In the caves, the echo sound the cave is named for causes Gore to mistake the sound for the creature. He fires a shotgun wildly, which causes a cave-in that leaves the boys trapped in the caverns; all others escape before the cave-in and Gore believes ManBearPig is at fault. While the boys search for a way out of the cave, Cartman discovers a small cavern filled with what appears to be treasure. Greedily, he starts swallowing the treasure piece-by-piece to smuggle it out of the cave.

As a rescue team assembles outside the cave to find the boys, Gore diverts the flow of a nearby stream in order to cause a flood which fills the cavern in an attempt to kill the still-unseen monster. The boys manage to escape just as a memorial service is being held for them. When Gore tries to take credit for saving them, Stan, having lost all sympathy for him, angrily yells at Gore and calls him a "loser" for using the situation 'as an excuse to draw attention to [himself]', but he is unfazed as he is certain that he killed ManBearPig. Cartman tries to walk away, but he does not get far before he begins painfully defecating pieces of treasure. It is revealed to Cartman that the treasure was a prop used for tourist photo ops and "is only worth about $14". This upsets Cartman as he continually defecates the fake treasure and Kyle angrily admonishes him for all the trouble, of trying to save him. Gore announces his plans to make a film starring himself and dons a cape saying "Excelsior!" before pretending to fly away.

==Reception==
Eric Goldman from IGN gave the episode a score of 6.0 out of 10. He thought it was a superior episode compared with "A Million Little Fibers", the previous episode of the season, but still called it an "okay, middle of the road" episode.

==Home media==
"ManBearPig", along with the thirteen other episodes from South Parks tenth season, was released on a three-disc DVD set in the United States on August 21, 2007. The set includes brief audio commentaries by series co-creators Trey Parker and Matt Stone for each episode.

==Legacy==

ManBearPig is one of the antagonist characters shown in the "Imaginationland" trilogy in the eleventh season of South Park.
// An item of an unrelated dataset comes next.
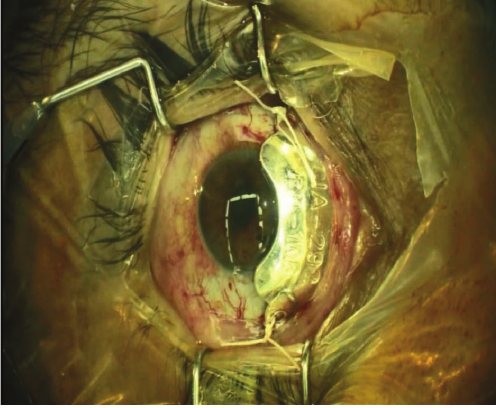
Figure 5. Ru-106 plaque (CIA design) to treat the iris tapioca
The episode is notorious as an allegory for climate change denial because the South Park creators Trey Parker and Matt Stone were initially unconvinced about Gore's film An Inconvenient Truth. Gore and ManBearPig returned in the sixth and seventh episodes of the 22nd season of South Park, "Time to Get Cereal" and "Nobody Got Cereal?", in which the boys realize that ManBearPig exists and apologize to Gore. ManBearPig returned in the 2022 films South Park: The Streaming Wars and South Park: The Streaming Wars Part 2, which reveals that ManBearPig has a family.

Gore appears as a boss in the South Park game ”South Park: The Stick of Truth”

The 2018 action-adventure game Red Dead Redemption 2, developed and published by Rockstar Games, features a creature that looks like a cross between a human, a bear, and a pig chained to a wall.

"ManBearPig" is used as a nickname for Pantolambda bathmodon by some researchers, because it had "five-fingered hands, a bearlike face and the stocky build of a pig".